— BEGIN DATA PROVIDED —

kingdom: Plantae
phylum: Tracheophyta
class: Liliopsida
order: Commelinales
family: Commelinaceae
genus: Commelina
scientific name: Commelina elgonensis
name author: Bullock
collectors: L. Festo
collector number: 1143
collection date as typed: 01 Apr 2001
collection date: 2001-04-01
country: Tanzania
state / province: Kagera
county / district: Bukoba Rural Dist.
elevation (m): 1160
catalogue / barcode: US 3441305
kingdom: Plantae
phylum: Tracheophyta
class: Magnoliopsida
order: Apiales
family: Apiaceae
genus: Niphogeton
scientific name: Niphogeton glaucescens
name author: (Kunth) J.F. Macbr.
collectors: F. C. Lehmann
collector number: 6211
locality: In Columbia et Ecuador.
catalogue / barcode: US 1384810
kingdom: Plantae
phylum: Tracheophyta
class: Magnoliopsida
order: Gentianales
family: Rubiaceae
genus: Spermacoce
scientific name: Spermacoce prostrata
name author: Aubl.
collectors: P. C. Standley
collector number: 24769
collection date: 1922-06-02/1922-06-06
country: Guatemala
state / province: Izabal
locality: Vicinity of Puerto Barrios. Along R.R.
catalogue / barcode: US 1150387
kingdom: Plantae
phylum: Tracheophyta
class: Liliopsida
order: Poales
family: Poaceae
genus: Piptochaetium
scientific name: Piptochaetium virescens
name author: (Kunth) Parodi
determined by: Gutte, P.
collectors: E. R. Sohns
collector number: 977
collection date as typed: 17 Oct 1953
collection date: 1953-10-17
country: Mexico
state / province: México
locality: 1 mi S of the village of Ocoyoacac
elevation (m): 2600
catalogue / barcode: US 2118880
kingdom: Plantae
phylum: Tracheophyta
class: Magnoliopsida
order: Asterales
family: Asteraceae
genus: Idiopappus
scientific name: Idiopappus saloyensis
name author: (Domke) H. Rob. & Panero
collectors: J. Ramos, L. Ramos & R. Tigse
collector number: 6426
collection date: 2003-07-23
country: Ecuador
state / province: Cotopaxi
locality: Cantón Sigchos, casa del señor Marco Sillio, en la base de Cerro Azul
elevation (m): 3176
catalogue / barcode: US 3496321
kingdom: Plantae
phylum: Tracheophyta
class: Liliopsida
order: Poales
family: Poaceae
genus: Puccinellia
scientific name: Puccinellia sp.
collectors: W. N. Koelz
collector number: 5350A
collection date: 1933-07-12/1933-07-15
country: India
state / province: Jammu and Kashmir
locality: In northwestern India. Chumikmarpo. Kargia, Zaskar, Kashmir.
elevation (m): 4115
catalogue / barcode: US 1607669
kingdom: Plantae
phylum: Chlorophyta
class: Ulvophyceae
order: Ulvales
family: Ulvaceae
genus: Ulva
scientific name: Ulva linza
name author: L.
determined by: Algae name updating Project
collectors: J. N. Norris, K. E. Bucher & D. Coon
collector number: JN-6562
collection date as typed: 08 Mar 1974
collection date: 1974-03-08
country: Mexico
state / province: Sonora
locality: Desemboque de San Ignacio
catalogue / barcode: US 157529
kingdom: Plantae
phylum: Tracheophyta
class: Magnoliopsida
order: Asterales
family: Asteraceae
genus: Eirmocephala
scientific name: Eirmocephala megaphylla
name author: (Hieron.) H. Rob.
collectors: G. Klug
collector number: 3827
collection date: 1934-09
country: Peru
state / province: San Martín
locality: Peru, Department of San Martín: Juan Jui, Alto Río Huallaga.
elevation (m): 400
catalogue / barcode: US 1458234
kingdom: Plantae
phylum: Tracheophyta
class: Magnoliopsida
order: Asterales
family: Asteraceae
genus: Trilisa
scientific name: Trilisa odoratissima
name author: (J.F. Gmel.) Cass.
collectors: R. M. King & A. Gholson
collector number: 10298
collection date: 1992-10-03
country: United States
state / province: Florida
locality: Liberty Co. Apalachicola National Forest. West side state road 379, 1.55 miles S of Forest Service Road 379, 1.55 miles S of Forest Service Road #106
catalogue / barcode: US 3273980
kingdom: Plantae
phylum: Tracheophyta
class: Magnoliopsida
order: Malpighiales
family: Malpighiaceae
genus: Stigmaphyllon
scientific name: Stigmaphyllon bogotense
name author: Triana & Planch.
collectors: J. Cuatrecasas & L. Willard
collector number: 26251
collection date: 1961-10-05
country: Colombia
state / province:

— END DATA PROVIDED —

◆ **JOB**
Can you reproduce, word for word, the stretch of the records from the line containing "collection date: 1933-07-12/1933-07-15" through the line containing "catalogue / barcode: US 157529"?

◆ **EXERCISE ANSWER**
collection date: 1933-07-12/1933-07-15
country: India
state / province: Jammu and Kashmir
locality: In northwestern India. Chumikmarpo. Kargia, Zaskar, Kashmir.
elevation (m): 4115
catalogue / barcode: US 1607669
kingdom: Plantae
phylum: Chlorophyta
class: Ulvophyceae
order: Ulvales
family: Ulvaceae
genus: Ulva
scientific name: Ulva linza
name author: L.
determined by: Algae name updating Project
collectors: J. N. Norris, K. E. Bucher & D. Coon
collector number: JN-6562
collection date as typed: 08 Mar 1974
collection date: 1974-03-08
country: Mexico
state / province: Sonora
locality: Desemboque de San Ignacio
catalogue / barcode: US 157529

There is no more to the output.